◆ **Prompt A**
In the text on startup founders, how many hours straight did the writer once have to work?
◆ **Prompt B**
Extend the text on startup founders past its final paragraph.

Founders not being hands on or in the office every day is not surprising. The problem with the startup is that it is both a sprint and a marathon. I once had to work about 30 hours straight when we had updated our software and needed to get a working demo machine set up to bring to an event the next day. This was just before “The Cloud” arrived so any major project involved building servers. Installing an Oracle database at 2am is a pain, but on the upside there were long breaks in the install process so I could go ride one of the company scooters around in gigantic empty parking lot when I got sick of being alone inside.

Of course you can only do this kind of insanity in short bursts, after 2 or 3 years straight you would lose your mind or drop dead. If the company starts to have some success they get enough resources for more employees. At this point a cultural shift begins from crazy entrepreneurs to more normal employees. As everything gets bigger you are able to find employees who are specialists and if you are doing it right, they are smarter in their area of expertise than the previous round of people. To give you an example, Volpe came on as marketer at something like employee #5. I don’t know exactly where work was divided but odds are he was doing content, running the website, email, advertising… everything. Fast forward 6 or 7 years and now the marketing team is bigger than the whole company was when he started and there’s a whole team doing what he used to do by himself.

Now the founders want to do something different because they’ve been running like maniacs for years so they focus down to the things they want to work on and delegate the rest. And, if they’ve done it right the new hires don’t want the founders getting involved that much anyway, they have more specialized knowledge and are doing the day to day so they have no interest in a founder as Seagull Manager (flying over now and then to crap on everything). In “normal” jobs the manager is working with his employees managing, in startups it’s not uncommon to have founders who just have an office they sit in and work on crazy projects, or they are always on the road doing speaking gigs, or actively working on their next startup project. They are not going to leave because there may be a huge payday in the near future, but they are in no way your classic employee. This is where you see a lot of great startup drama when investors keep coming in and start to gain board seats, and may put the crosshairs on a founder that’s not delivering the growth they originally promised the VCs.

◆ **Information shown**
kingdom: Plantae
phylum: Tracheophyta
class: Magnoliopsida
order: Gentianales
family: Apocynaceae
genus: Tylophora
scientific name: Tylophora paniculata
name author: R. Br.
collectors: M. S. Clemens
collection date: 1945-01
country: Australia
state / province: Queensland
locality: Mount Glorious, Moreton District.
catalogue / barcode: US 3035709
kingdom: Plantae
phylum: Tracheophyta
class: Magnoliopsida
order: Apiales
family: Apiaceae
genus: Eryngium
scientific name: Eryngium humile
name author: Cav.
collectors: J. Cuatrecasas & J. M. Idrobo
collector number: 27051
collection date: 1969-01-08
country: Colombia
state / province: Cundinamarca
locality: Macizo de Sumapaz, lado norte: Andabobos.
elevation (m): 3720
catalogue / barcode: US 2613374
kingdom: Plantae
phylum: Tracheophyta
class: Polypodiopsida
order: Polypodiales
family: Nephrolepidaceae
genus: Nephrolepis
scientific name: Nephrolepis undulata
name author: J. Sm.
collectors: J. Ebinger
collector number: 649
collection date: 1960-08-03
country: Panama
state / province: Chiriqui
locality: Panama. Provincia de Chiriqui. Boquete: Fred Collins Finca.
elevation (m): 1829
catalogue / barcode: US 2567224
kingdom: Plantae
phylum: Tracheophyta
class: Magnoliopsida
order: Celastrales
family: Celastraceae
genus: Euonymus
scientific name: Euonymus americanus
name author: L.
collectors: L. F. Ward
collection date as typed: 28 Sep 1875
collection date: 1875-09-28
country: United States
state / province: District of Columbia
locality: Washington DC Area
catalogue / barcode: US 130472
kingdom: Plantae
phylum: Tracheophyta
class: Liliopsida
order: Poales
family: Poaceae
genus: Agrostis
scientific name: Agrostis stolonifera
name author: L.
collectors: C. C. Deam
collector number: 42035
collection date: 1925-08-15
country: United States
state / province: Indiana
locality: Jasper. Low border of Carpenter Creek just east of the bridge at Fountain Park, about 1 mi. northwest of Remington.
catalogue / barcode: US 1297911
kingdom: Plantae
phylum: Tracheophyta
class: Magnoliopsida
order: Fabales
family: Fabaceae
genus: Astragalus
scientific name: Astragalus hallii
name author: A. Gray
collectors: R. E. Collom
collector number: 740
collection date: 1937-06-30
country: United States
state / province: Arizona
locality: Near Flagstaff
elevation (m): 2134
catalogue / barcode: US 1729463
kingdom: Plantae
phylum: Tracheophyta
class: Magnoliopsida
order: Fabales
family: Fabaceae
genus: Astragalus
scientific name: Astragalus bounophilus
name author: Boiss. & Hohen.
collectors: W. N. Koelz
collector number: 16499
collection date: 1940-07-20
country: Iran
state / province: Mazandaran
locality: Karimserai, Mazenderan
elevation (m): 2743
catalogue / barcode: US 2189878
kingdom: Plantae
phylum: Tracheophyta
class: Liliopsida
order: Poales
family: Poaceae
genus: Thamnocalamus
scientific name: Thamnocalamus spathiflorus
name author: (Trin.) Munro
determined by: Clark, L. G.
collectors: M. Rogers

◆ **Exercise response A**
About 30 hours.

◆ **Exercise response B**
Employee vs. Entrepreneur vs. Internet Celebrity – I’ve always said that building a startup is like creating a recipe for a killer dish by randomly adding ingredients. You may have everything in order for that chocolate chip cookie but if you’re using salt instead of sugar you’re stuck with something inedible. Each employee is a new ingredient and even though each ingredient on its own may be a favorite, you’re not going to sell a ton of Meatball Sundaes.

As positions and culture are built on the fly there’s a lot of opportunity for confusion. Anyone from a normal job might go into a startup expecting a manager that explains what needs to be done, spends time training them, and has clear goals as to what the employee needs to do to be successful. Far more likely, when the employee is hired the entrepreneur is thinking “Whew, that was a ton of work there, I’m glad I’ve got an expert so I never have to do that again.” Now both parties are expecting the other to figure it out. I’m not saying this is right but from what I’ve seen, the burden to clearly define things and get them done falls to the employee, not the supervisor. Yes, it would be great if there was a mentoring and leadership culture but often there isn’t.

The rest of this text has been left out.